++++ Text to read
The Snowboarder's Journal - The Snowboarder's Journal 20.3

SAGE KOTENSBURG ON GO MODE

Words: Ben Shanks Kindlon 2022-11-30 08:27:33

“We were staying in Hossegor, France, right in the dunes by Plage des Estagnots. We were there for an event and Sage had just recorded a ‘Looking Sideways’ podcast episode with Matt Barr, where they talked a lot about Sage’s experiences around the Olympics. Sage really got into describing how it had affected his mental health and confidence. I wanted the accompanying photos to be intimate and show a different side of Sage, who is always so generous and comes across as very fun-loving. It had been 110 degrees Fahrenheit all week and our place didn’t have air conditioning, so everyone was pretty exhausted. Sometimes during portrait shoots I’ll ask people to close their eyes to reset and Sage held his closed for a while. He really scrunched up his face, so I took a couple of shots because it seemed like he got a bit thoughtful during that moment.” Photos: Owen Tozer




For a world-renowned snowboarder who’s had his picture plastered across Wheaties cereal boxes, Sage Kotsenburg is surprisingly approachable. Versatile, too. A lively rider you’re as likely to see lapping your local park as you are in a competition on your TV. But behind Sage’s laid-back exterior has often lurked the restless mind of a calculated competitor. If his battle is with you, there’s a strong chance you’ll be looking up at him on the podium when the day is done. Yet after first-place finishes aplenty, Sage has found that the real war has always been within himself. He’s forced to continually relearn that inner peace always prevails. Generally, the gold medals have been easier for him to grasp.
++++++++
**Requirement 1:** Turn part of the data listing into a JSON list of strings, one string per line and no blank lines. Begin at the line that has "family: Polypodiaceae" and stop after the last line of the data listing, including both ends.
++++ Record list
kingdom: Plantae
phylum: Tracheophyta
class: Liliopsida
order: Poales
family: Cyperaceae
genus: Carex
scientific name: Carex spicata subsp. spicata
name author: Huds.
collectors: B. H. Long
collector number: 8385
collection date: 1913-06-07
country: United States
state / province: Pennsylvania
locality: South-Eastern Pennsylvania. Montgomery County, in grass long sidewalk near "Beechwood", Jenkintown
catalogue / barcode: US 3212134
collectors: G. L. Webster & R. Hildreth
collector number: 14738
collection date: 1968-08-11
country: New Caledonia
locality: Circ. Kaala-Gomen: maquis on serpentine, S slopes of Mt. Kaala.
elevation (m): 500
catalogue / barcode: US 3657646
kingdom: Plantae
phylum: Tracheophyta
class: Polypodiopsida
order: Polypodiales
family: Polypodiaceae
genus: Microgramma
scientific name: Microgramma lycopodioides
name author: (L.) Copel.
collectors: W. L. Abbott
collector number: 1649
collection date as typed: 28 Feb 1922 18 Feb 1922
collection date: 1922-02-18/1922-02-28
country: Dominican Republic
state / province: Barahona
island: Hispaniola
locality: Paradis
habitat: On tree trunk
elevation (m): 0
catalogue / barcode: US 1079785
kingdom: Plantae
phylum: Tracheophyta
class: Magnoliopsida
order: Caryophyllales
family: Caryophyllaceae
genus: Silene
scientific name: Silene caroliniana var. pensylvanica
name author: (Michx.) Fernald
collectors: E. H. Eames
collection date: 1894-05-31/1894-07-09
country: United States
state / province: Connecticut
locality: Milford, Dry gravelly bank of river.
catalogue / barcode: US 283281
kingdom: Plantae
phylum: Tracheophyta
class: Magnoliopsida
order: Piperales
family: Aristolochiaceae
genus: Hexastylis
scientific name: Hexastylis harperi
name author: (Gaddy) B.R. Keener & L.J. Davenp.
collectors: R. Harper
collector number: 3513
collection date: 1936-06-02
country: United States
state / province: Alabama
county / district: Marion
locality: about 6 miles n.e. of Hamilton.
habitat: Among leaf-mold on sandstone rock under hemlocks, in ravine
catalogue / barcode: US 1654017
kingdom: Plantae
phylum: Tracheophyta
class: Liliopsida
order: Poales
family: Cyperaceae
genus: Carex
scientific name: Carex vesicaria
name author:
++++++++
**Requirement 2:**
Answer these questions from the snowboarding article:
(a) Where were they staying in France, according to the opening account?
(b) What was the temperature all week?
(c) What brand of cereal boxes has the snowboarder's picture appeared on?

**Correct response 1:**
[
  "family: Polypodiaceae",
  "genus: Microgramma",
  "scientific name: Microgramma lycopodioides",
  "name author: (L.) Copel.",
  "collectors: W. L. Abbott",
  "collector number: 1649",
  "collection date as typed: 28 Feb 1922 18 Feb 1922",
  "collection date: 1922-02-18/1922-02-28",
  "country: Dominican Republic",
  "state / province: Barahona",
  "island: Hispaniola",
  "locality: Paradis",
  "habitat: On tree trunk",
  "elevation (m): 0",
  "catalogue / barcode: US 1079785",
  "kingdom: Plantae",
  "phylum: Tracheophyta",
  "class: Magnoliopsida",
  "order: Caryophyllales",
  "family: Caryophyllaceae",
  "genus: Silene",
  "scientific name: Silene caroliniana var. pensylvanica",
  "name author: (Michx.) Fernald",
  "collectors: E. H. Eames",
  "collection date: 1894-05-31/1894-07-09",
  "country: United States",
  "state / province: Connecticut",
  "locality: Milford, Dry gravelly bank of river.",
  "catalogue / barcode: US 283281",
  "kingdom: Plantae",
  "phylum: Tracheophyta",
  "class: Magnoliopsida",
  "order: Piperales",
  "family: Aristolochiaceae",
  "genus: Hexastylis",
  "scientific name: Hexastylis harperi",
  "name author: (Gaddy) B.R. Keener & L.J. Davenp.",
  "collectors: R. Harper",
  "collector number: 3513",
  "collection date: 1936-06-02",
  "country: United States",
  "state / province: Alabama",
  "county / district: Marion",
  "locality: about 6 miles n.e. of Hamilton.",
  "habitat: Among leaf-mold on sandstone rock under hemlocks, in ravine",
  "catalogue / barcode: US 1654017",
  "kingdom: Plantae",
  "phylum: Tracheophyta",
  "class: Liliopsida",
  "order: Poales",
  "family: Cyperaceae",
  "genus: Carex",
  "scientific name: Carex vesicaria",
  "name author:"
]

**Correct response 2:**
(a) In Hossegor, right in the dunes by Plage des Estagnots.
(b) 110 degrees Fahrenheit.
(c) Wheaties.